I don't think that these different storage method DBMS's are the end point, but a way point to RDBMS technology that can mix physical strategies while keeping the logical relational model intact.

The End of Flamebait (Might be Upon Us)

Am I the only one who is getting tired of, "I found a new thing! The old thing is dead!"

Pretty much everything I've ever needed to do was easily accomplished with a DBMS with alternate indexing, either BTree or bitmap transaction. If I run into a jam, I'd be glad to take a look at additional options.
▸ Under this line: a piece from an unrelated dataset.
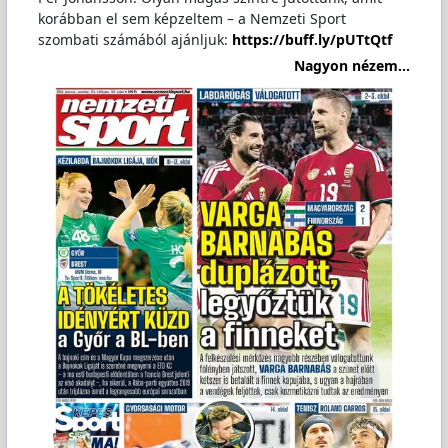
korábban el sem képzeltem – a Nemzeti Sport
szombati számából ajánljuk:
https://buff.ly/pUTtQtf
Nagyon nézem...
I won't get rid of my DBMS any sooner than I'd get rid of my car just because of the advent of the personal helicopter.

Normally, I'd agree with you.

Except here, the guy who is saying "the old thing is dead!" is one of the guys who invented the "old thing."

Stonebraker was among the first to implement a functioning relational database, and I don't think you can underestimate the importance of the Ingres papers to the field.

Let's wait for the end of hierarchical databases first...
Tell that to Walmart.

RDBMS era will never end as long as corporations need to store data efficiently.

Most web pages don't need the power of a RDBMS and they go well enough with whatever is fashionable.

An invoice is a row, a purchase order is a row, an employee paycheck is a row, a product is a row, etc.

(comment deleted)
He's marketing his variations on the RDBMS - Vertica/C-Store, VoltDB & SciDB. Twelve years ago he was talking about Object Relational databases supplanting the RDBMS.
Are the new non-SQL databases agile? As my users require new ways to query and glean information from the data, will they grow with it? I'm not sure. What if down the road my users want to perform join-like behavior, aggregates and other things that SQL does so well?